===== GIVEN TEXT
Schedule SESelf-Employment Tax

9 — Social Security Tax Portion Updated for tax year 2025

Does this apply to you?

  • You have SE earnings on line 4c of $400 or more
  • You have remaining room under the Social Security wage base on line 8b
  • You need to calculate the Social Security component of your total SE tax

Easy to overlook

The 12.4% rate covers both the employer and employee shares W-2 employees pay 6.2% Social Security tax, and their employer pays the other 6.2%. Self-employed individuals pay both shares — the full 12.4%. This is not double taxation; it reflects the combined employer-employee contribution. The deductible half on line 12 partially offsets this by reducing your AGI. 1 IRS Schedule SE instructions — Line 9

This line can be far less than 12.4% of your total SE earnings If your W-2 wages consumed most of the Social Security ceiling, the remaining room on line 8b is small. A filer with $160,000 in W-2 wages has only $16,100 of remaining ceiling. Even if their SE earnings are $80,000, line 9 is only $1,996 (12.4% of $16,100) — not $9,920 (12.4% of $80,000). The cap protects high-earning filers from paying Social Security tax twice on the same earnings. 2 IRS Publication 334 — Tax Guide for Small Business

Watch out for this

Multiplying line 4c by 12.4% without comparing it to line 8b first. The instruction says to use the smaller of the two amounts. If line 4c is $90,000 and line 8b is $26,100, you multiply $26,100 by 0.124 — not $90,000. Ignoring the comparison overstates the Social Security portion by the tax on the excess amount.
==========
===== RECORDS SHOWN
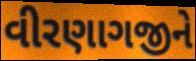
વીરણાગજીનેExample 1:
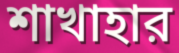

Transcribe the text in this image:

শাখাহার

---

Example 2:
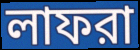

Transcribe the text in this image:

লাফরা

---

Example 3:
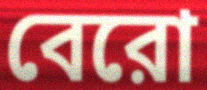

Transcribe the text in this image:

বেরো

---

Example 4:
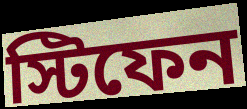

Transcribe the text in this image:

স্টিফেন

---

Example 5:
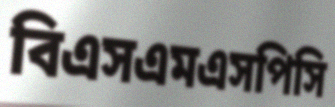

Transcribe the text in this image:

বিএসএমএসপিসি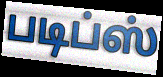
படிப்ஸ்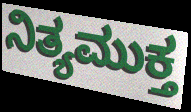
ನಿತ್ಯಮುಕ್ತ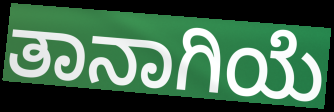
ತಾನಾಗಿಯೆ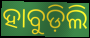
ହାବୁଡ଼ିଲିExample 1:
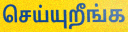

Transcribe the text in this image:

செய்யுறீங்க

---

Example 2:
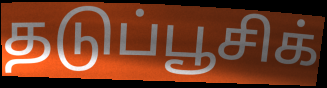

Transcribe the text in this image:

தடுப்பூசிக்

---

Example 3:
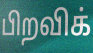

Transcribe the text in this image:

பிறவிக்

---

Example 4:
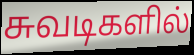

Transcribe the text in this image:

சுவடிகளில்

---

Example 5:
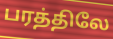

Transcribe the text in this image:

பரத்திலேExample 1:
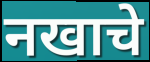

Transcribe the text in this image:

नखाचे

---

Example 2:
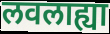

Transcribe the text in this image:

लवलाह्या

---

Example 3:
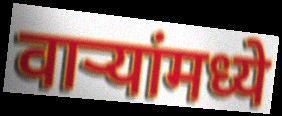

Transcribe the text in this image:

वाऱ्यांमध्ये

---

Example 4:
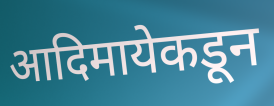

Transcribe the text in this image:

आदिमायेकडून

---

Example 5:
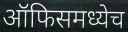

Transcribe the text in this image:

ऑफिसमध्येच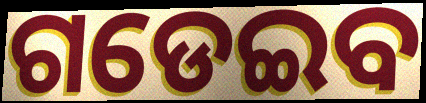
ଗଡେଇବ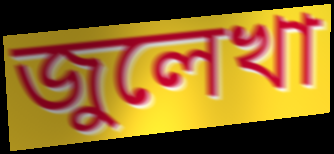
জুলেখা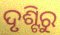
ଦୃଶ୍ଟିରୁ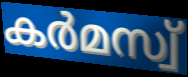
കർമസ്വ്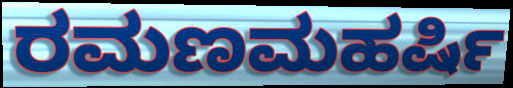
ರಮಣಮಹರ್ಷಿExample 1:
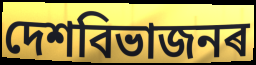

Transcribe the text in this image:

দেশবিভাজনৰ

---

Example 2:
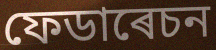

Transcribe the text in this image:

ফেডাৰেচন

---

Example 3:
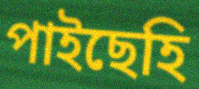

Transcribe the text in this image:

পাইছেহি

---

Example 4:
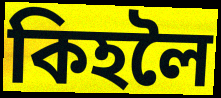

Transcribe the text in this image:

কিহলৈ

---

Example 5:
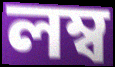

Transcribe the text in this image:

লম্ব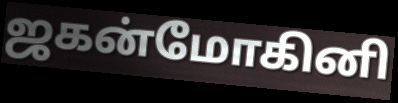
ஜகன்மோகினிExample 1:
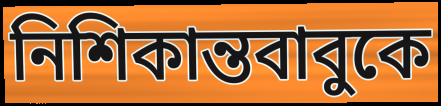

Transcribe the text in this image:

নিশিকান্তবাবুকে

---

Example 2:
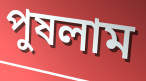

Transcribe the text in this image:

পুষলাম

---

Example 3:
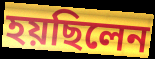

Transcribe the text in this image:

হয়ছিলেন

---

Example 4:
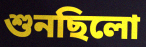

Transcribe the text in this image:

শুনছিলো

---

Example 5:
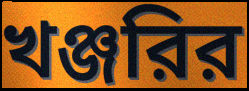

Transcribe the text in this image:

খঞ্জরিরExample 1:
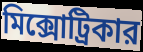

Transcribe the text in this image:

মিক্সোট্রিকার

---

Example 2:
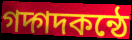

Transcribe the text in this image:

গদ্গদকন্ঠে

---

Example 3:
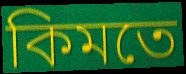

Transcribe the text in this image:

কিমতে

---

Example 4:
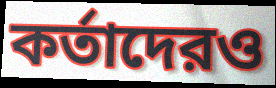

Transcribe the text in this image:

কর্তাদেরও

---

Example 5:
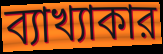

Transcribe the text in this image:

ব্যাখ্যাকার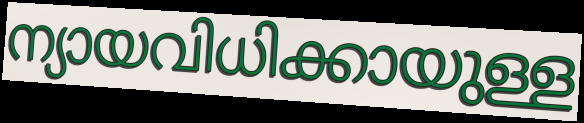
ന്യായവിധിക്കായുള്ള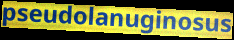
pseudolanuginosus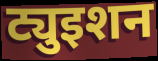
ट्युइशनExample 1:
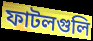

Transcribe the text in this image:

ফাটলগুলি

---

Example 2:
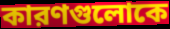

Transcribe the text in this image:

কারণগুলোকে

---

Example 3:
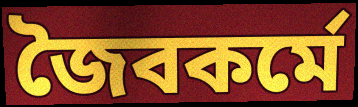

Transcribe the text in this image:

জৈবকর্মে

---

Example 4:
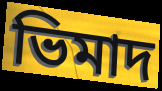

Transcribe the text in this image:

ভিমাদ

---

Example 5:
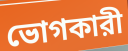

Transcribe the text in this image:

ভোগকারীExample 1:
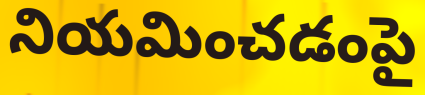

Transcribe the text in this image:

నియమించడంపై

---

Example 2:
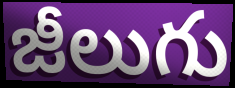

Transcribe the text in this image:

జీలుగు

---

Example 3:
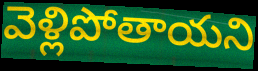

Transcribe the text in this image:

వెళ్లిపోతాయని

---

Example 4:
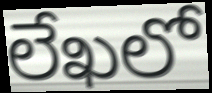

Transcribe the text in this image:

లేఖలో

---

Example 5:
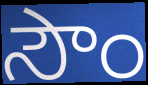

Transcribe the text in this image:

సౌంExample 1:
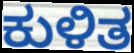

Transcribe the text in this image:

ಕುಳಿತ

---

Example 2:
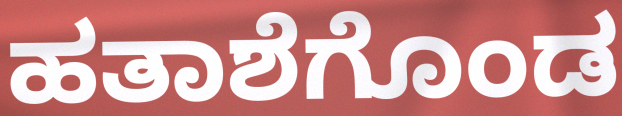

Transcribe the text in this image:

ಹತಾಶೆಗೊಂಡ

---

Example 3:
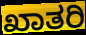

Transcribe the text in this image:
==========
#### GOAL:
Please pull the passage from "Watch out for" to "the excess amount." out of the Schedule SE text above, copying it word for word.

#### WRITTEN RESPONSE:
Watch out for this

Multiplying line 4c by 12.4% without comparing it to line 8b first. The instruction says to use the smaller of the two amounts. If line 4c is $90,000 and line 8b is $26,100, you multiply $26,100 by 0.124 — not $90,000. Ignoring the comparison overstates the Social Security portion by the tax on the excess amount.